言われたとおりに行動するのは得意だが、自分で考えてテーマを見つけ論文を作るのは苦手な学生を、「グライダー人間」と揶揄するのは学者でエッセイストの外山滋比古氏です。 

 人々は、学校教育で受動的に知識を得ながら、自力で「飛んでいる」と錯覚している。日本の教育は「グライダー人間」重視で、自分で考える「飛行機能力」に乏しい人材の育成に偏している、という主張です。  
 その影響は官僚組織や多くの企業に色濃く、日本全体に及んで社会の硬直化を招いています。少子化と人口減少、環境問題、コロナ禍などの現代的問題に取り組み、これを突破して新たな社会の仕組みを産み出していくためには、既成概念を打ち破った新鮮な発想や創造力が求められています。

コーチングが「グライダー人間」を変える
 外山氏のエッセイを読みながら、社会変革にコーチングが有効なのではないか、と考えました。なぜならばコーチングは人間の自発的な思考を促し、自発的な行動を引き出すからです。つまりコーチングは、従順な「グライダー人間」を自力飛行できる「飛行機人間」に変えることができるスキルなのです。
 
 ひとは「質問」されると自動的に「考えよう」とします。
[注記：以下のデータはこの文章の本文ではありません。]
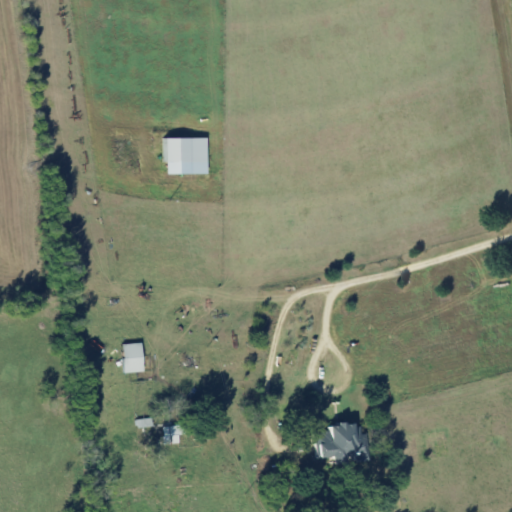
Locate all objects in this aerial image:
building: (180, 155)
road: (333, 295)
road: (272, 353)
building: (128, 357)
building: (337, 442)
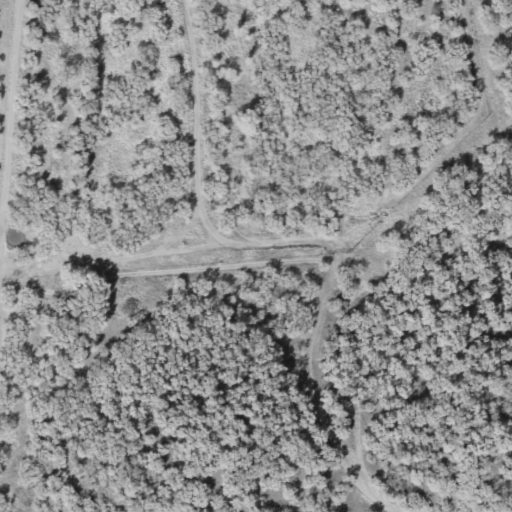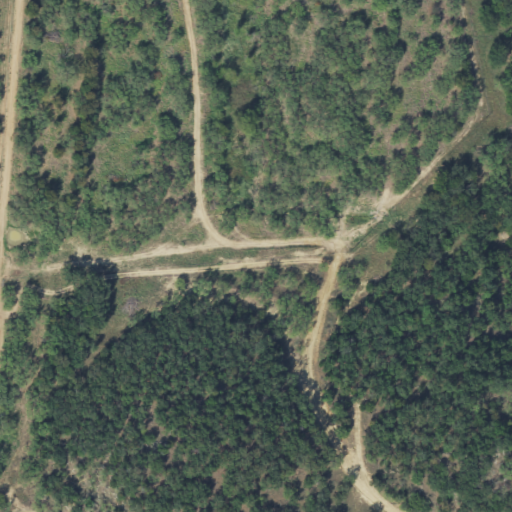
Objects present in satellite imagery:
road: (11, 150)
road: (302, 245)
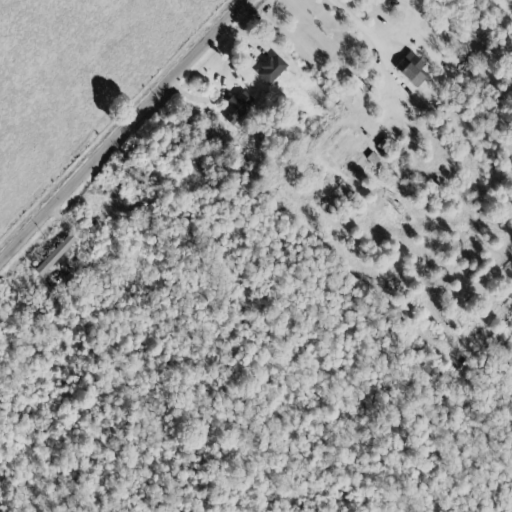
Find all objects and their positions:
road: (354, 25)
building: (408, 69)
building: (269, 70)
building: (235, 106)
road: (203, 110)
road: (124, 132)
building: (53, 255)
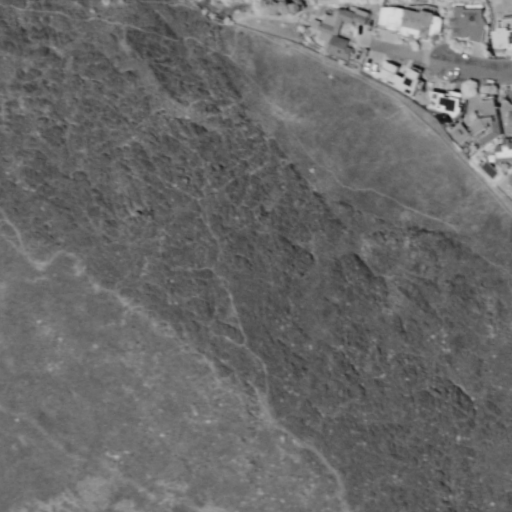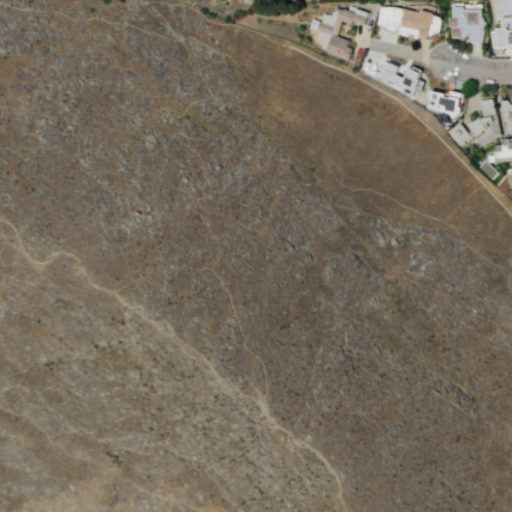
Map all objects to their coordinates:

適確な質問が繰り返されると、脳内の「思考」はどんどん深まり、思ってもみない「気づき」や「発見」が引き出されます。コーチングの原理は至ってシンプルです。人間としての信頼関係さえ築ければ効果を発揮するマジックです。
 こうしたコーチングの技能を教育現場の教師たちが身に付けたら、自力で考える能力を持った創造性豊かな生徒たちが生まれるのではないでしょうか。企業のマネジャーたちがコーチングを身に付けたら、新しいアイデアを持った社員たちがイノベーションを起こしてくれるのではないでしょうか。

お手本のない時代
 お手本があり、目標がはっきりしているところではグライダー能力が高く評価されるのは当然のことでしょう。明治維新から高度経済成長時代までは、恐らく「グライダー能力」が十分機能を発揮した時代でした。しかしそれから半世紀を過ぎて、日本社会の成功モデルも賞味期限を過ぎました。先進国の中で最初に高齢社会時代に突入した日本に、世界のどこにもお手本となる国はありません。これからの時代、状況に適応した社会モデルの構築に、豊かさを人々が共有できる持続可能な社会の仕組み作りに、私たち自身の力で取り組まなければなりません。
 グライダーにエンジンを搭載すること。これが目下の課題ではないでしょうか。